Overall this decision tree would yield a sensitivity and a specificity of 90%, but the general procedure is to divide the data into a training set and a testing set and construct the classifier using only the training data.  If one-third of the data was removed to form the testing data, the situation in Figure 2b could be produced.  In this example, 16 of the 20 healthy samples happened to come from H1 and 16 of 20 diseased samples from D1.  This training distribution would make the use of Feature 2 unnecessary and may result in different features being used at each node.  If only Features 1 and 3 were used, the training set would have a sensitivity of 90% and a specificity of 82.5%, while the testing data would have a sensitivity of 100% but a specificity of only 20%.  The basic reason for this large change in sensitivity is that the fingerprint needed to describe the healthy subjects in Group H1 is no longer present in the training data. 

Though this is never done, studies that construct fingerprint-based classifiers would have to examine all possible divisions of the individuals into training and testing sets in order to find those fingerprints that had sufficient coverage in the training set for the testing set samples. Even if such divisions and fingerprints are found, one still has to assume that the coverage of the fingerprint patterns in the training set is sufficient to classify all samples in the underlying population.

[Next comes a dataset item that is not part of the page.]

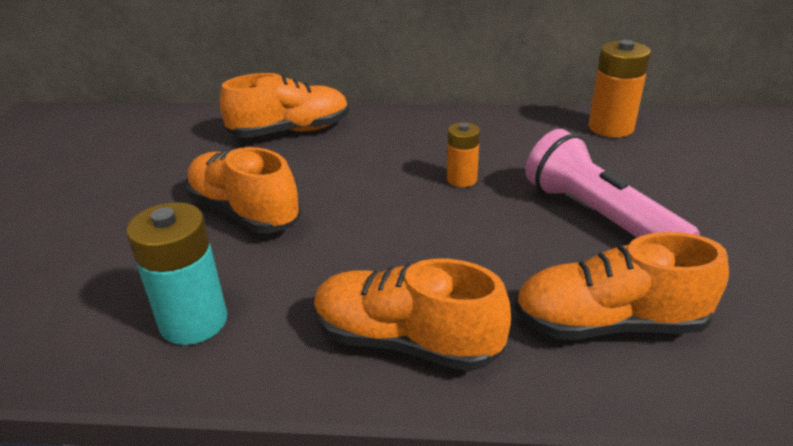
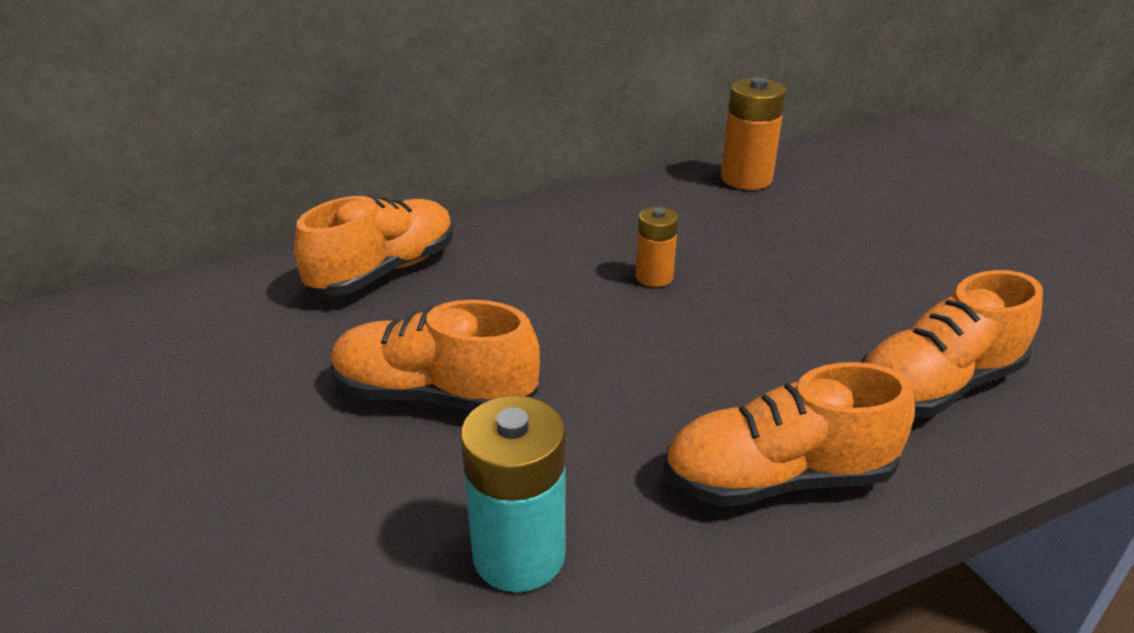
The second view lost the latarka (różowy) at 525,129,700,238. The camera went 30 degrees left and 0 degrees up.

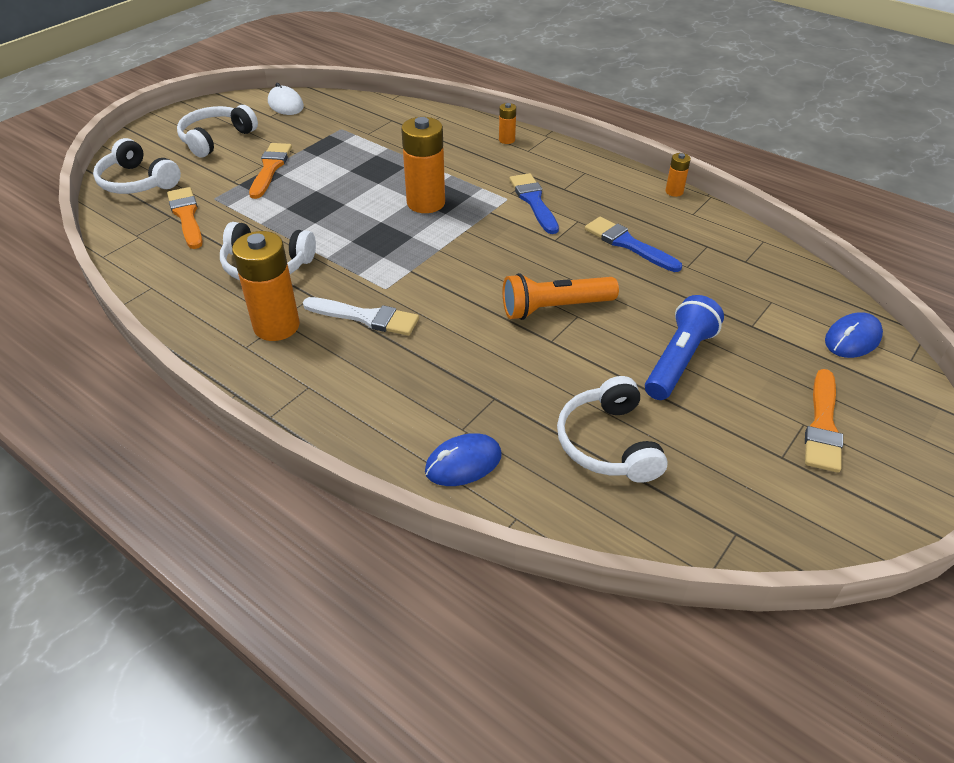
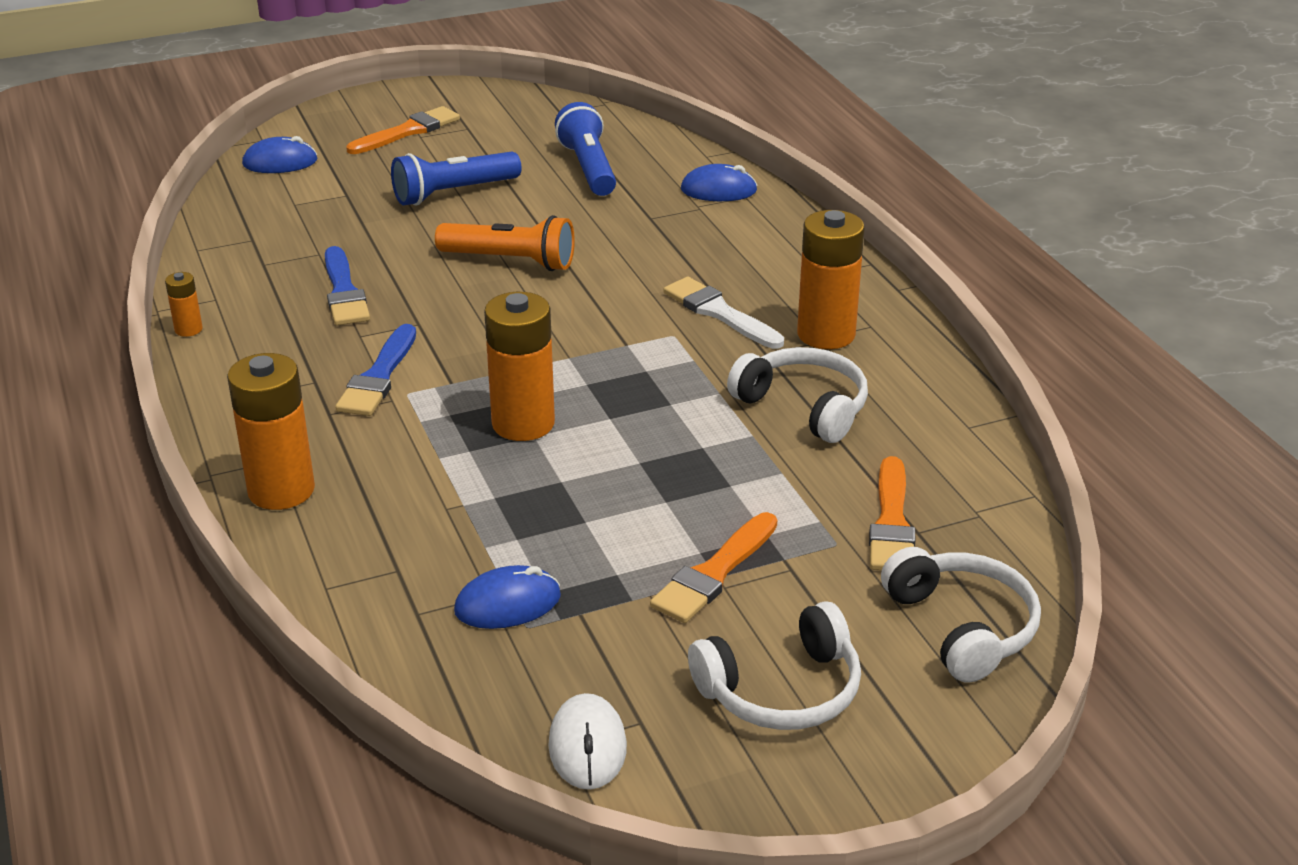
The size of the bateria (pomarańczowy) at 499,103,516,144 changed by a factor of 2.11. The second view gained the myszka (niebieski) at 454,565,561,629. Where the słuchawki (biały) stood at 557,376,668,483, the latarka (niebieski) came to stand at 555,102,616,196. The camera went 150 degrees left and 10 degrees down.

Uniqueness is related to the number of classifiers of a given form that accurately classify all available data.  For a given set of features, a very small number of unique state-specific markers are generally found.  For a given form of the classifier, such as a five-nearest neighbor classifier, using more than two markers generally does not improve the quality of the classifier and all that results is a one- or two-feature classifier.  In a study using a published set of mass spectral peaks [Ada-02] we have shown that a five-feature medoid based classifier similar to that used by the groups of Petricoin and Liotta [Bro-05, Con-04, Orn-04, Pet-05, Sri-06, Sto-05] was able to accurately classify all available data for thousands of sets of five features [Luk-07].  These classifiers spanned a wide range of divisions between training and testing sets, but all performed very well on both sets.  Similarly, a large number of decision trees that used different sets of features at up to seven decision nodes were able to accurately classify all of the available data.  Therefore, for both forms of fingerprint-based classifiers, there was definitely not a unique or small set of accurate classifiers.

Significance is related to how well a classifier of the same form is able to classify data that does not contain a marker.  This is done by using the same set of data, but permuting the category labels of the individuals.  As expected, a search of a large number of classifiers was able to identify features that were regularly used, but the quality of these putative markers, and any classifier built using them, performed very badly on the training data.  This means that if the dataset does not contain a state-specific marker, none will be found and the results will not be good.  In contrast, many classifiers were found using both the medoid based classification algorithm and a single decision tree that classified all available samples to a high quality [Luk-07]. To the authors’ knowledge, no study that presented a fingerprint-based classifier has ever exhaustively searched the original dataset or this dataset with permuted categories to examine the uniqueness or significance of their classifier.

Since fingerprint-based classifiers have problems with coverage, uniqueness and significance, it is possible to show that classifiers of this type are not generalizable to the underlying population, and that generalizability is only possible if the classifier is constructed using only state-specific markers.

Figure 2:  (a) Hypothetical decision tree using all available data and (b) the corresponding tree when one-third of the samples are removed as testing data.